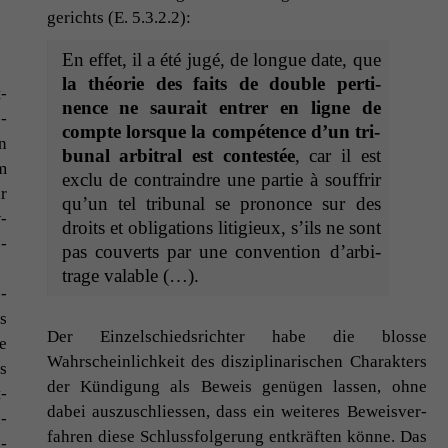
gerichts (E. 5.3.2.2):
En effet, il a été jugé, de longue date, que
la théorie des faits de dou­ble per­ti­
­
nence ne saurait entr­er en ligne de
­
compte lorsque la com­pé­tence d’un tri­
n
bunal arbi­tral est con­testée
, car il est
m
exclu de con­train­dre une par­tie à souf­frir
r
qu’un tel tri­bunal se prononce sur des
­
droits et oblig­a­tions litigieux, s’ils ne sont
­
pas cou­verts par une con­ven­tion d’ar­bi­
trage valable (…).
­
s
Der Einzelschied­srichter habe die blosse
e
Wahrschein­lichkeit des diszi­pli­nar­ischen Charak­ters
s
der Kündi­gung als Beweis genü­gen lassen, ohne
­
dabei auszuschliessen, dass ein weit­eres Beweisver­
­
fahren diese Schlussfol­gerung entkräften könne. Das
­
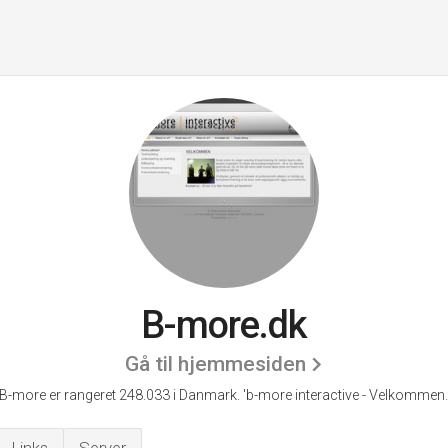
B-more.dk
Gå til hjemmesiden
B-more er rangeret 248.033 i Danmark.
'b-more interactive - Velkommen.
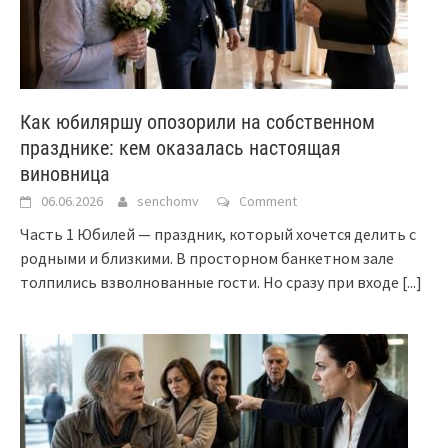
Как юбиляршу опозорили на собственном
празднике: кем оказалась настоящая
виновница
06.06.2026
senchomv
Comment
Часть 1 Юбилей — праздник, который хочется делить с
родными и близкими. В просторном банкетном зале
толпились взволнованные гости. Но сразу при входе
[...]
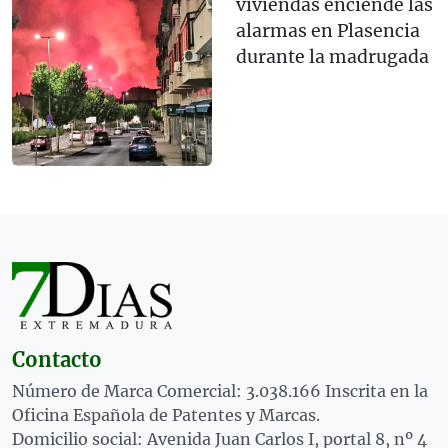
viviendas enciende las
alarmas en Plasencia
durante la madrugada
Contacto
Número de Marca Comercial: 3.038.166 Inscrita en la
Oficina Española de Patentes y Marcas.
Domicilio social: Avenida Juan Carlos I, portal 8, nº 4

=-=-=-=-=

- **EXERCISE DIRECTIONS**: The range to print runs from the line with "Gå til hjemmesiden" through the last line of the entries, both included; keep it exact and skip the pictures.

- **SOLUTION TO THIS TASK**:
Gå til hjemmesiden
B-more er rangeret 248.033 i Danmark.
'b-more interactive - Velkommen.
Как юбиляршу опозорили на собственном
празднике: кем оказалась настоящая
виновница
06.06.2026
senchomv
Comment
Часть 1 Юбилей — праздник, который хочется делить с
родными и близкими. В просторном банкетном зале
толпились взволнованные гости. Но сразу при входе
[...]
viviendas enciende las
alarmas en Plasencia
durante la madrugada
Contacto
Número de Marca Comercial: 3.038.166 Inscrita en la
Oficina Española de Patentes y Marcas.
Domicilio social: Avenida Juan Carlos I, portal 8, nº 4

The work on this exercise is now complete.